怀念父亲
2022-07-04冯会成
冯会成
父亲不在世已经三年了。
父亲的去世,我们姊妹五人虽心理已有所准备,但真正的凄然而至,仍悲痛不已。家已残缺,“团圆”一词,今生从此奢求无望。
父亲的一生,平平淡淡、从从容容、波澜不惊,这与父亲的性格有关,父亲在村里是出了名的老好人,性格内向少语、善良宽厚、与世无争。
父亲生于1935年,那时父亲的生活过得很是艰辛。父亲早年丧父,且无兄弟姐妹,十二岁那年就独自支撑家业,和我奶奶相依为命,很小就学会了翻地、摇耧、扬场等农家活儿。我的母亲嫁去的时候更是一贫如洗,家里穷得叮当响。我的母亲说出嫁的那天,舅舅说,要是知道这么穷,说什么也不嫁到这里。两个村虽然距离很近,但那个年代,信息闭塞,结婚之事纯粹媒妁之言。
生活并未因我的母亲嫁过去,而有明显的改变,随着我们姊妹五人的相继出生,家境越发困难,经常吃了上顿没下顿。我的母亲常说,咱家是“人多老少户”,每到生产队分粮食的时候,总是分的最少,有时还会拎着空布袋,流着泪回来。后来,我参加了工作才知道,原来不是因为家庭老人、小孩儿多,分不到粮食,而是当时生产队是凭工分分粮食,我家因为平常挣的工分少,所以分的粮食就少—人多“劳”少。
为了生计,我的母亲经常熬夜织布,然后我的父亲骑着自行车驮着布去山东换红薯干儿。父亲说,晚上回来的路上,有的骑得快,有的骑得慢,跟丢是常有的事,在漆黑的路上,经常空喊“前面的慢点儿”或者“后面的快点儿”,实际上是为了给自己壮胆。就这样,父亲一夜骑行两百余里,早晨回到家,浑身湿透,累瘫在那里。
为了生计,在青黄不接的时候,我亲眼看到我的母亲拿着“升子”去邻家借粮食,借平升,还满升,要高高的冒尖,这样来年才好借。记得有一次,老舅带着村里的挖河队伍来到我们村,我家提供锅灶柴火,供挖河队伍使用,作为回报,他们给我家一大碗稠稠的小米干饭,父母不舍得吃,让我吃,因为我最小,那米饭的香气我至今难忘。
为了生计,我父亲参加了村里的建筑队,经常爬高上低,房顶瓦房做活儿是最辛苦危险的,因为穿得少,经常受风寒,父亲的腰早早就有了毛病,后来实在撑不住了,做了一次手术,于是背上留了一个大大的伤疤。

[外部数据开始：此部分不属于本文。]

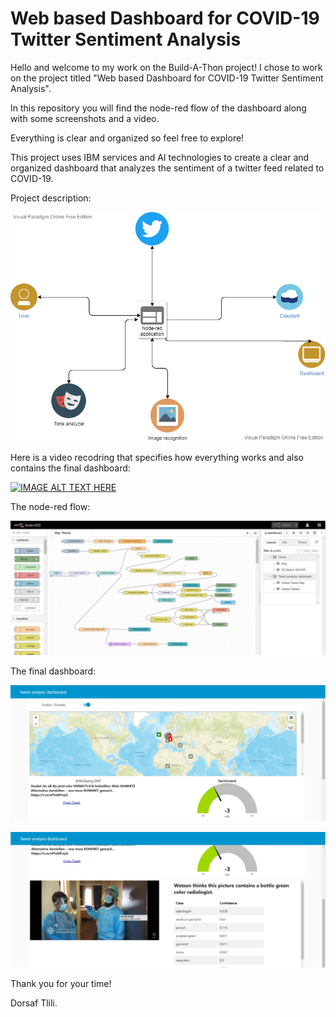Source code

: # Web based Dashboard for COVID-19 Twitter Sentiment Analysis

Hello and welcome to my work on the Build-A-Thon project! 
I chose to work on the project titled "Web based Dashboard for COVID-19 Twitter Sentiment Analysis".

In this repository you will find the node-red flow of the dashboard along with some screenshots and a video.

Everything is clear and organized so feel free to explore!

This project uses IBM services and AI technologies to create a clear and organized dashboard that analyzes the sentiment of a twitter feed related to COVID-19.

Project description:

![Test Image ](/desc.png)

Here is a video recodring that specifies how everything works and also contains the final dashboard:</br>

[![IMAGE ALT TEXT HERE](https://img.youtube.com/vi/S9s0b87mE_8/0.jpg)](https://www.youtube.com/watch?v=S9s0b87mE_8)


The node-red flow:

![Test Image 1](/1.JPG)



The final dashboard:

![Test Image 2](/2.JPG)

![Test Image 3](/3.JPG)


Thank you for your time!

Dorsaf Tlili.
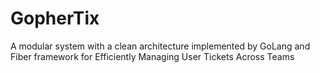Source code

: # GopherTix
A modular system with a clean architecture implemented by GoLang and Fiber framework for Efficiently Managing User Tickets Across Teams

虽然少年磨难,中年艰辛,但这些父亲始终很少提及。如今,自己作为一家之长,为人夫,为人父,在当今环境下也渐感压力。然而,比起父亲,比起为衣食而忧的过去,这又算得了什么?他们为生存而忧,我们为优越而忧,我若放下即能从容,可父亲呢?
因为生病的原因,老父亲的生活质量日趋下降,渐渐变得不能自理,开始对生活失去了兴趣。这是我们做孩子最大的无奈与痛苦。孩子们供养有余,而老父亲的身体太差已无能力消享了。从老父亲的身上,我感悟颇多,我经常跟身边的朋友说:趁着父母健在,赶紧尽孝,物质上供养充足,精神上有所寄托;趁我们自己健康,赶紧感受生活,享受美好!
父亲是早上六点多钟走的,接到二哥的电话,我們一家在县城买了殡葬用的东西,赶紧往家赶,还没进家,门口就聚了很多人。于是,心里已知晓了。果然,父亲静静地躺在床上,一块无情的白布盖在父亲的脸上,小小一块布,阴阳两相隔,我的眼泪“唰”地流了下来。
明天就是父亲的忌日了,因为工作的原因,身在千里之外,不能回家,就以此文为祭吧!愿父亲在天堂安好,护佑全家安康!